Omit the pictures from the entries below and retype everything else exactly.

====

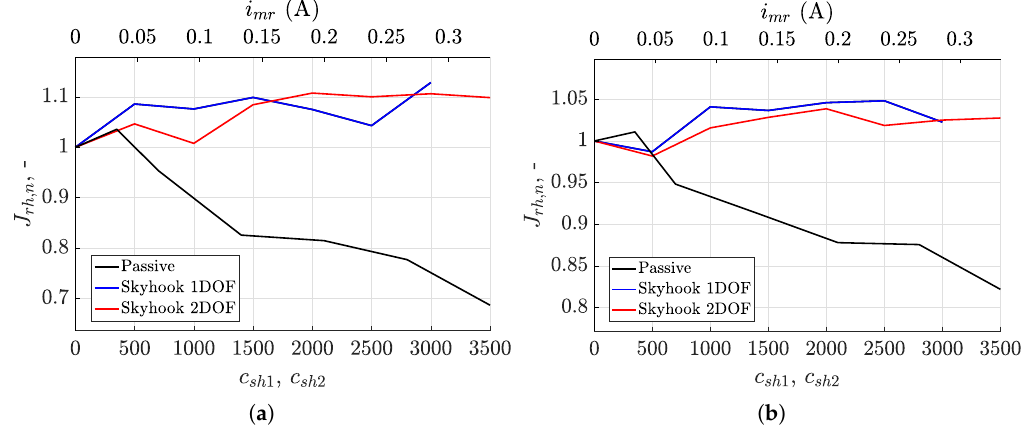
Figure 18. Comparison of road holding for different suspension settings: passive, separate and coupled Skyhook control for vehicle longitudinal velocity of 5 ms − 1 : ( a ) front wheel during braking, ( b ) rear wheel during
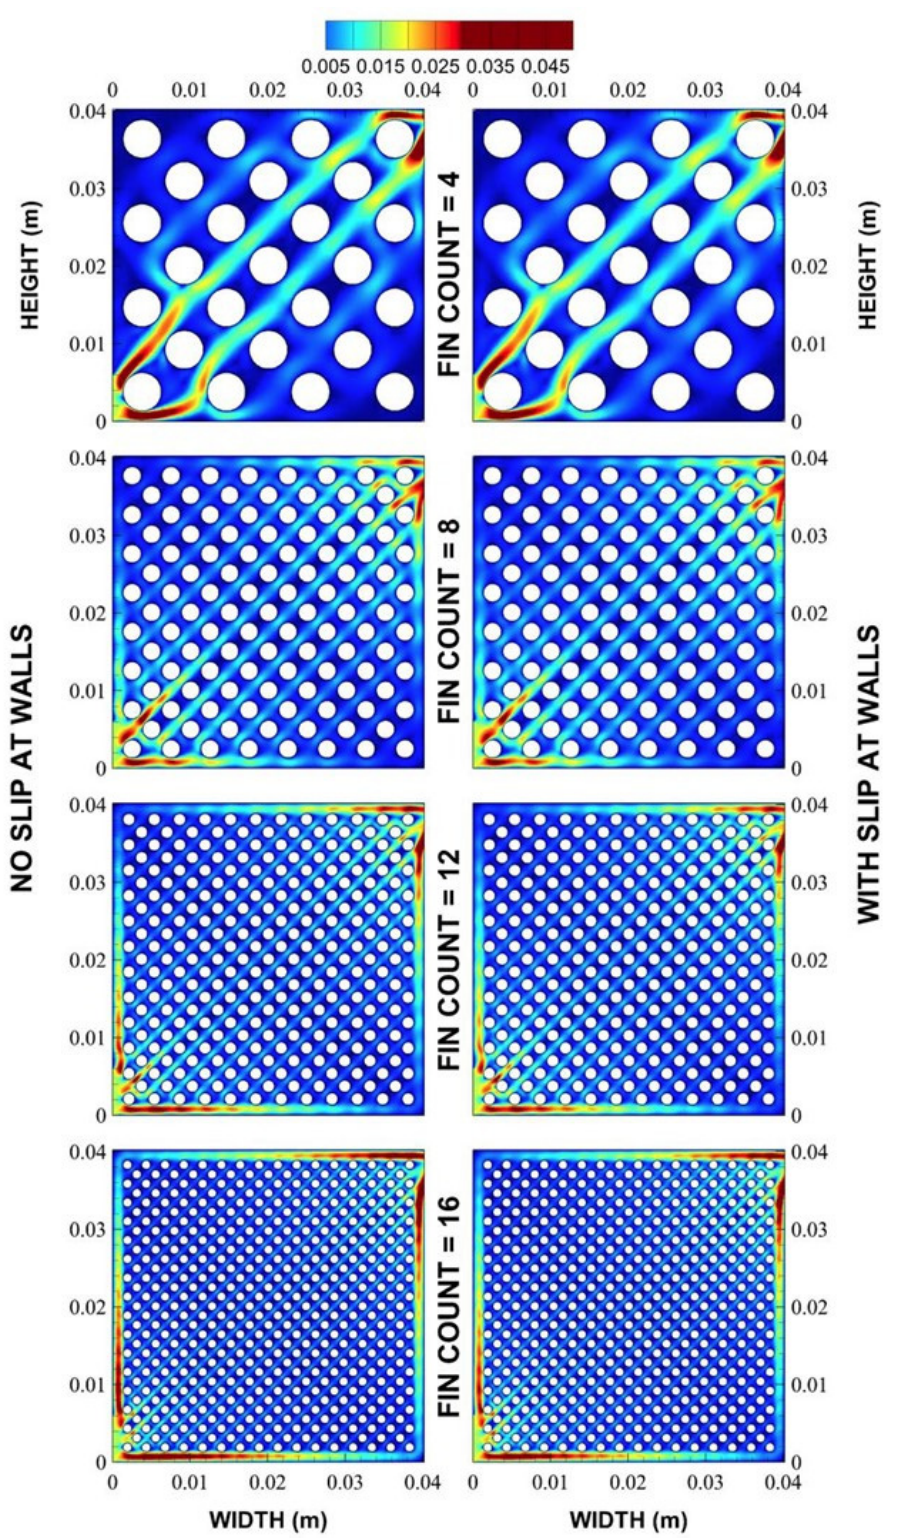
Figure 5. Velocity distribution (m / s) in the solution domain at the midheight of the fin for hydrophobic and hydrophilic fin surfaces for various number of fins and Re = 100.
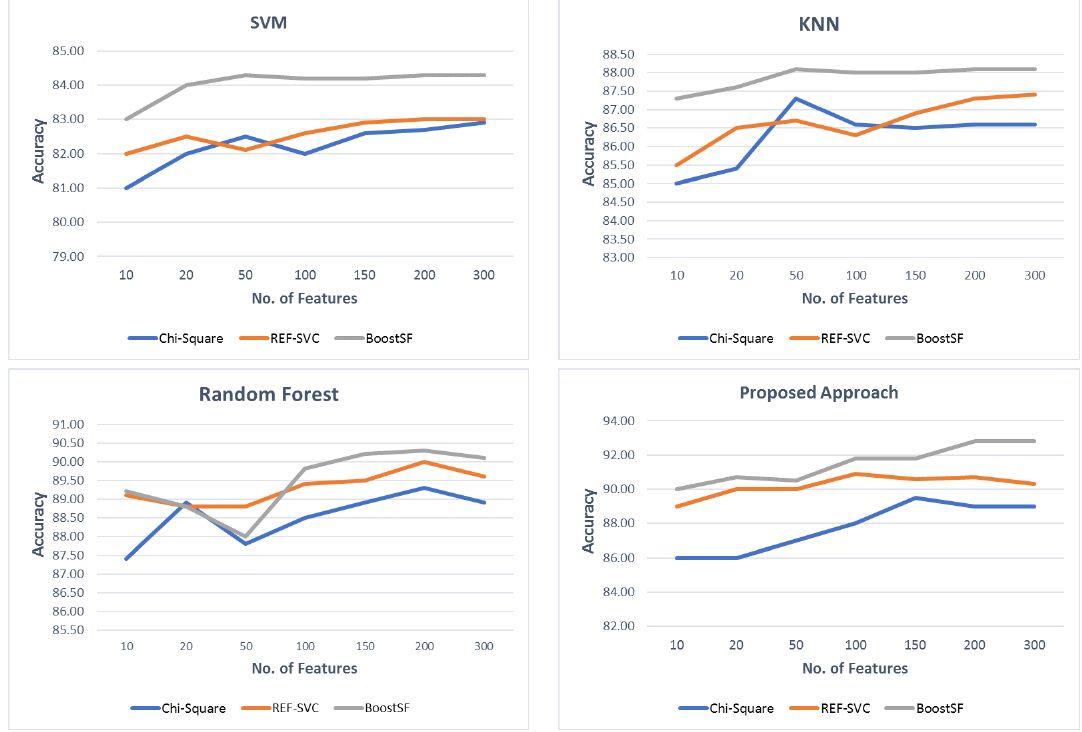
Figure 5. Comparison of the feature selection algorithms with different numbers of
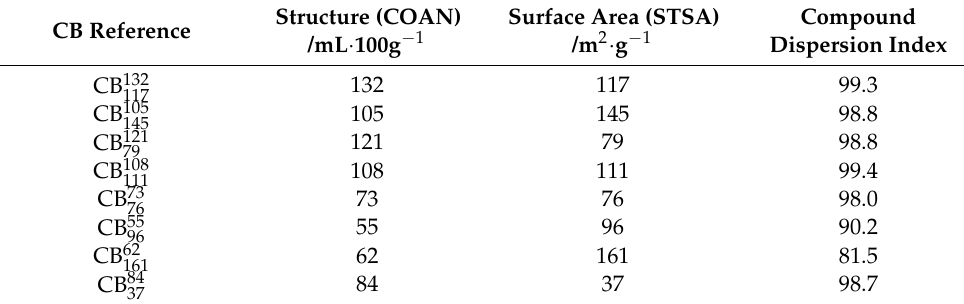
Table 2. Naming convention of CBs; colloidal properties; dispersion indices. Structure (COAN) CB Reference /mL · 100g −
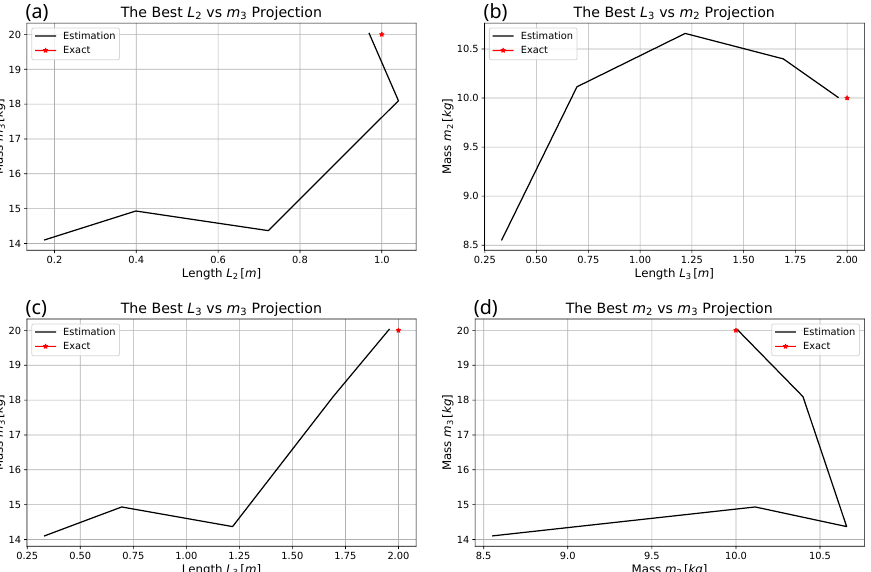
Figure 10. Projection of the estimated elements ( a ) L 2 vs. m 3 ( b ) L 3 vs. m 2 ( c ) L 3 vs. m 3 ( d ) m 2 vs. m 3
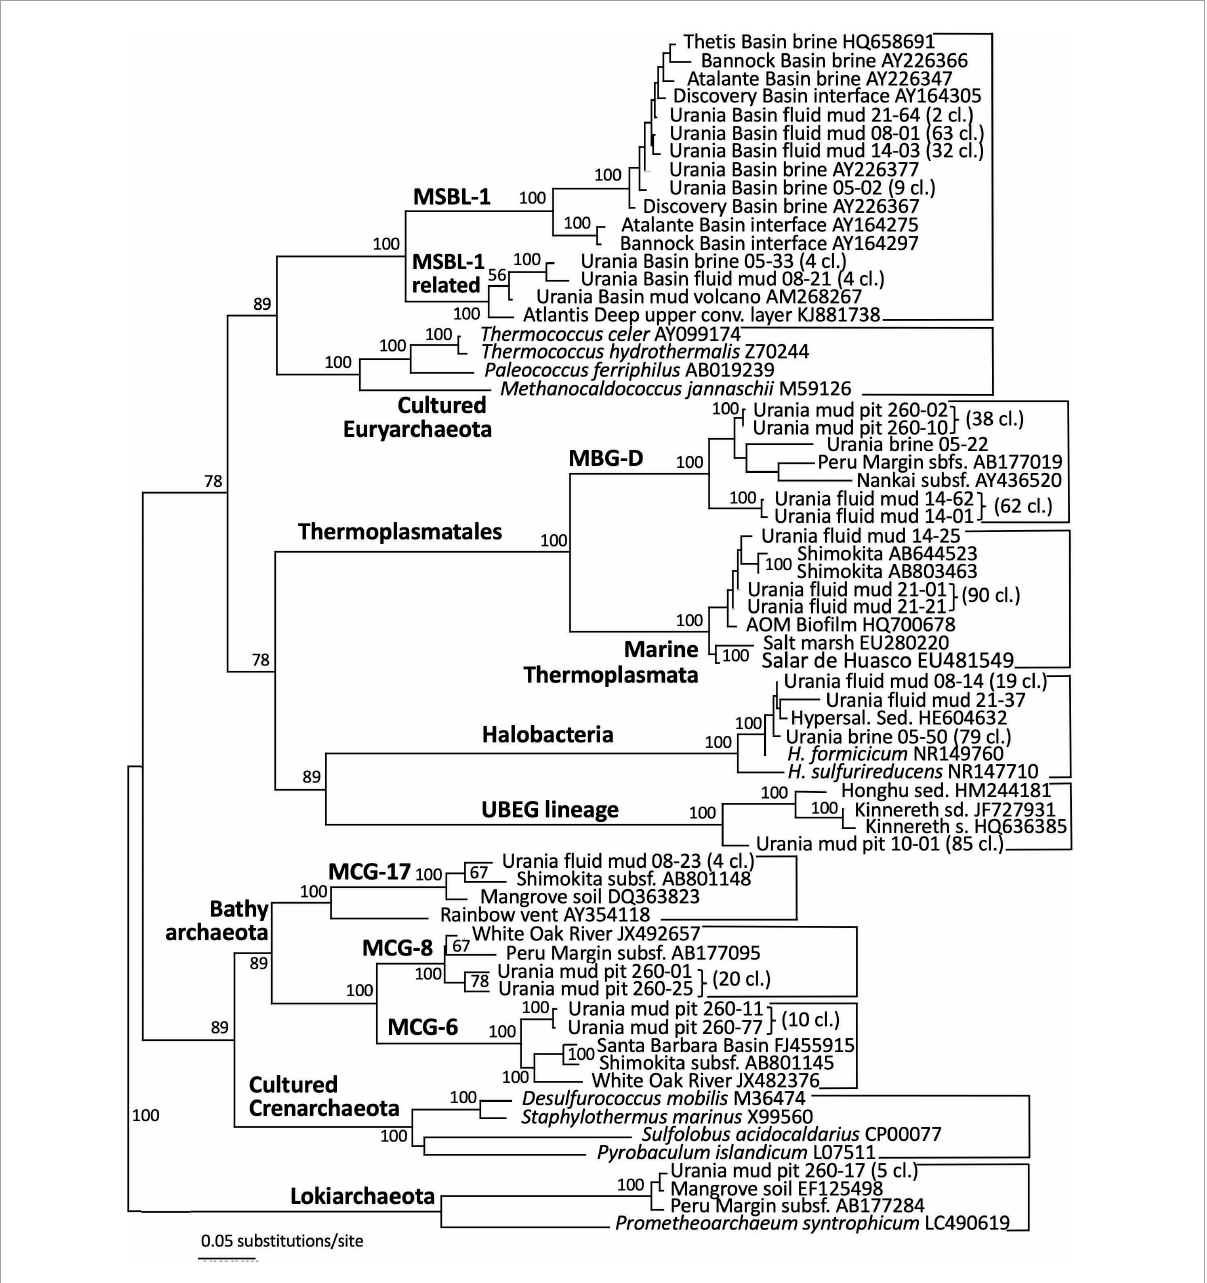
FIGURE5 Phylogeny of the Archaea-affiliated 16S rRNA genes based on distance minimum evolution analysis and 1,000 neighbor-joining bootstrap iterations using PAUP (Swofford, 2000).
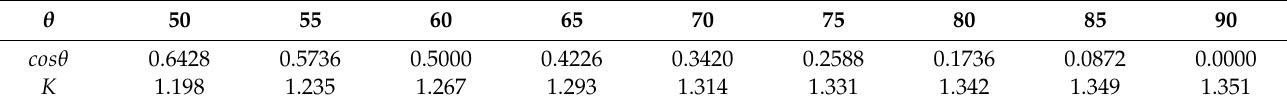
Table 1. Value of K for various of θ .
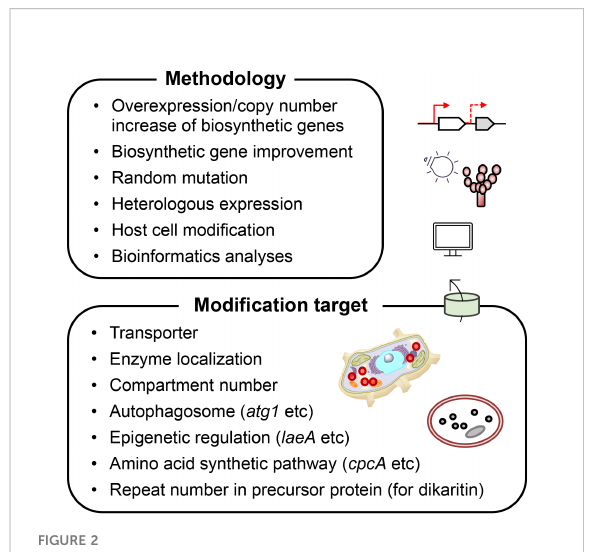
FIGURE 2 Summary of approaches to improve the production of NRPs and RiPPs in fi lamentous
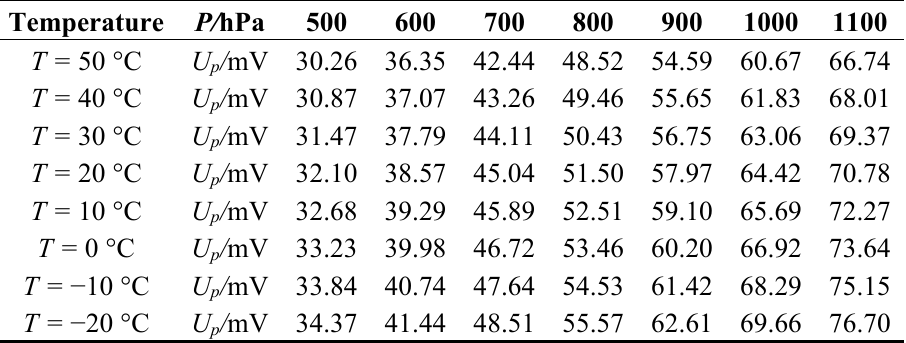
Table 1. The calibration sample data of the MEMS-array pressure sensors for the training of the genetic algorithm-wavelet neural network (GA-WNN), which are obtained with pressures from 500 to 1100 hPa and with temperatures from − 20 to 50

====

Exercise output
Figure 18. Comparison of road holding for different suspension settings: passive, separate and coupled Skyhook control for vehicle longitudinal velocity of 5 ms − 1 : ( a ) front wheel during braking, ( b ) rear wheel during
Figure 5. Velocity distribution (m / s) in the solution domain at the midheight of the fin for hydrophobic and hydrophilic fin surfaces for various number of fins and Re = 100.
Figure 5. Comparison of the feature selection algorithms with different numbers of
Table 2. Naming convention of CBs; colloidal properties; dispersion indices. Structure (COAN) CB Reference /mL · 100g −
Figure 10. Projection of the estimated elements ( a ) L 2 vs. m 3 ( b ) L 3 vs. m 2 ( c ) L 3 vs. m 3 ( d ) m 2 vs. m 3
FIGURE5 Phylogeny of the Archaea-affiliated 16S rRNA genes based on distance minimum evolution analysis and 1,000 neighbor-joining bootstrap iterations using PAUP (Swofford, 2000).
Table 1. Value of K for various of θ .
FIGURE 2 Summary of approaches to improve the production of NRPs and RiPPs in fi lamentous
Table 1. The calibration sample data of the MEMS-array pressure sensors for the training of the genetic algorithm-wavelet neural network (GA-WNN), which are obtained with pressures from 500 to 1100 hPa and with temperatures from − 20 to 50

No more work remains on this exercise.